I don't think if there is a practical reason to set up CA for more than 10 years. You can have the same validity for Root and subordinate CAs. For example, we use 10 year validity for each.

> Any issues with the root and issuing CA publishing to the same location (Different file names)?

no, it is not an issue. But the issue is that you plan to host CRLs on CA server. CA server shall not host CRLs for clients. The recommendation is to get a highly available (possibly sort of NLB) web server where you can create either virtual directory or dedicated website to host CRLs.

> Is there any issue with specifying the AlternateSignatureAlgorithm=1 parameter in the new environment?

the recommendation is to not enable alternate signature format as it is "dead" format and is not supported widely. Only few applications (along with Windows Native Cryptography) supports it.

> I cannot see any compelling reason to take the Root CA offline

This partly depends on how "serious" - and secure - your PKI implementation needs to be. If you need to be credible (for auditors, stakeholders, shareholders, etc.) it really is a necessity. Look at all these big name organizations that are hacked - despite what they invest in security. Offline Root CA is the only way to be sure that it is inaccessible to intruders (assuming your physical security is robust as well).

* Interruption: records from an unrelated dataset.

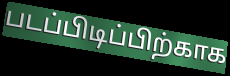
படப்பிடிப்பிற்காக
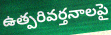
ఉత్పరివర్తనాలపై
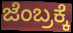
ಜೆಂಬ್ರಕ್ಕೆ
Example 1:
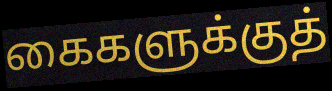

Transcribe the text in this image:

கைகளுக்குத்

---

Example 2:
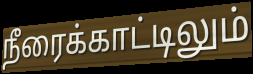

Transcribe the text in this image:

நீரைக்காட்டிலும்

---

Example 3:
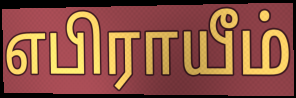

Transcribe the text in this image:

எபிராயீம்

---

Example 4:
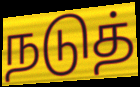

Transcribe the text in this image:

நடுத்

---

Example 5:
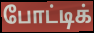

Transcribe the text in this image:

போட்டிக்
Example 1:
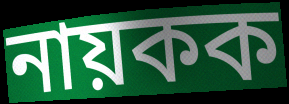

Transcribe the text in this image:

নায়কক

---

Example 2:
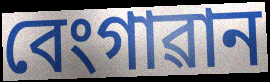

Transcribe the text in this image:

বেংগাৱান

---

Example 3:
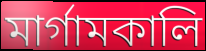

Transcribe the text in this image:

মাৰ্গামকালি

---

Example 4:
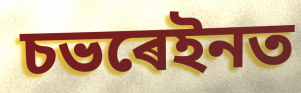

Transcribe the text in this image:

চভৰেইনত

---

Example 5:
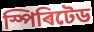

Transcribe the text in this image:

স্পিৰিটেড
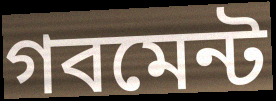
গবমেন্ট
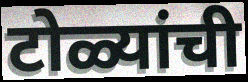
टोळ्यांची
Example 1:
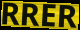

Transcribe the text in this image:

RRER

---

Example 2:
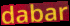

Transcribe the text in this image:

dabar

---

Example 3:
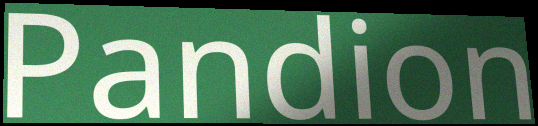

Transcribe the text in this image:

Pandion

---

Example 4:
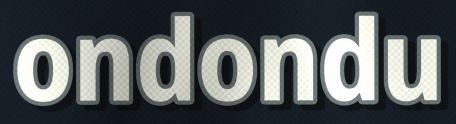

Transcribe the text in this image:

ondondu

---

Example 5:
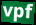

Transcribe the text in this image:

vpf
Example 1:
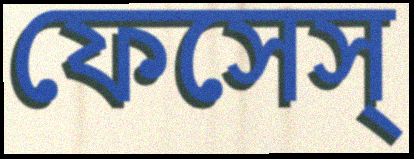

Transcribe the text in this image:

You are right that it is a pain.  A real pain.

> Is there any issue with specifying the AlternateSignatureAlgorithm=1 parameter in the new environment?

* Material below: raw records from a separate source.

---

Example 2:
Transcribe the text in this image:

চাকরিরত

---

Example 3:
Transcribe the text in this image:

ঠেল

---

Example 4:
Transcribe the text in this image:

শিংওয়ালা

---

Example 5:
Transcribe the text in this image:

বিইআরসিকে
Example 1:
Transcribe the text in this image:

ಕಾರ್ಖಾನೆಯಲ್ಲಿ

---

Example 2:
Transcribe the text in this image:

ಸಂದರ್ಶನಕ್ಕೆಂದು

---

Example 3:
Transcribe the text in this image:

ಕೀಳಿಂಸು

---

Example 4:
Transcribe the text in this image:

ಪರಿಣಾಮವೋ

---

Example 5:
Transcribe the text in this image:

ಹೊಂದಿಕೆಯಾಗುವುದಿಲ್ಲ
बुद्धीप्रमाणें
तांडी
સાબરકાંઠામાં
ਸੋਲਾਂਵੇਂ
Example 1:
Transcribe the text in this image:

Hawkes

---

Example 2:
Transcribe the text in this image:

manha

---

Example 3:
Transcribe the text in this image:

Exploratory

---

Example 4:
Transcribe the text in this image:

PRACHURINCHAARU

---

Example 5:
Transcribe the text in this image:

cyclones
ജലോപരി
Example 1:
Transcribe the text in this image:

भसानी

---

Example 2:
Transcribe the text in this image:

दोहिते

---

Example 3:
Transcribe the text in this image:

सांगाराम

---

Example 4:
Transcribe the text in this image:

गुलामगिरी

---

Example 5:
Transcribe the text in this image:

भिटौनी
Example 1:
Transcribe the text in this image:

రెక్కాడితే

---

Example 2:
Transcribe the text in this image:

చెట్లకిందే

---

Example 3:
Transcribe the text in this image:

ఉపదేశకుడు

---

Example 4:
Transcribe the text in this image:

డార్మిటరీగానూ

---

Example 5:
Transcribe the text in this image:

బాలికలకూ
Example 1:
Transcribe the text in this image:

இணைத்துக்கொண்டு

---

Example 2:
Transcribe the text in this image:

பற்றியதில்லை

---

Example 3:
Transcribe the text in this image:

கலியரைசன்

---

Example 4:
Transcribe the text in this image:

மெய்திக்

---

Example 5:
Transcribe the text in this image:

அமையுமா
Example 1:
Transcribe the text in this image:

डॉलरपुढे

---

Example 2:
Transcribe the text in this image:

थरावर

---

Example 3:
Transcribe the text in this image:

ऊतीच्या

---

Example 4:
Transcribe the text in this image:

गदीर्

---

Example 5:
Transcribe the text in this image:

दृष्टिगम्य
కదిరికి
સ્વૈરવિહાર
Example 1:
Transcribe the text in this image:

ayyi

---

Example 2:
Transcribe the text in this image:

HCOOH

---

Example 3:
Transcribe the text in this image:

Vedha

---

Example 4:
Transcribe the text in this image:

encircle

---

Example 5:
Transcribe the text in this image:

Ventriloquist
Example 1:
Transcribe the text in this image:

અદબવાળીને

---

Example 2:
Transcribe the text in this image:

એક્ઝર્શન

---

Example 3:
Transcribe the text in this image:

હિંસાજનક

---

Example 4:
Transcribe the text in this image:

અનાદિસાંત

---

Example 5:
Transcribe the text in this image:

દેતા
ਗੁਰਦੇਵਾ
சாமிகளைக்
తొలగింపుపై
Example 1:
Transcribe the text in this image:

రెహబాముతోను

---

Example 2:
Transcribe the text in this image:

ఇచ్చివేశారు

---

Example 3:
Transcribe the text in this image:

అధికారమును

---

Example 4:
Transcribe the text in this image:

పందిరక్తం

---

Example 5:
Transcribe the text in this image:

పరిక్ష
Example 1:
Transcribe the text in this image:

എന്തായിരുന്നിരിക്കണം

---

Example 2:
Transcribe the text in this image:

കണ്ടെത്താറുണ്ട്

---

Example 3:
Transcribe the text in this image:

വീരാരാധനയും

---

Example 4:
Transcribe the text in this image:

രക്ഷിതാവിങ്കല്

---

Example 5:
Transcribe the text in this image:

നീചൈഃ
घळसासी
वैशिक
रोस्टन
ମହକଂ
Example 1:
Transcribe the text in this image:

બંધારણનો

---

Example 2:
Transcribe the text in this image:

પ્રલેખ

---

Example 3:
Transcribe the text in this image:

Yes. Please do not do this. If you are 100% Windows, no problem. But if you are issuing certificates to third-party applications or appliances (firewall, network devices), there will be no end to troubleshooting problems. I did this once... and had to redo the issuing CA so the certs would work with some of our appliances.

EDIT - even if you are not planning to do this now (certs for applications or appliances), your organization might want to 1-5, etc., years from now. All in all, you gain nothing significant from setting that value to 1.

There is nothing wrong with the 20-10-5 periods you suggest (I've often seen this in the texts I've consulted) but I see opinions vary.

Otherwise, I second the recommendation on the load balanced web server.

It looks like you've done your research though - do you have Brian Komar's book? That's probably the single best reference out there although it is a little old now (I understand there's an updated version on the way).

> This partly depends on how "serious" - and secure - your PKI implementation needs to be

I have a good answer for this. Your CAs may issue identity certificates and impersonate any user. In other word, the cost of compromised CA may be equal to your IT infrastructure cost. One rogue certificate and entire domain with everything there (mail, files, databases etc., etc.) is destroyed. In short: your business is done (like it was with DigiNotar).

Thank you all so much. I really like hearing what everyone else is doing since this is something I really never have to expose myself to.

If its ok, I'm going to leave this open for a few more days just to see if anyone else can provide their experiences.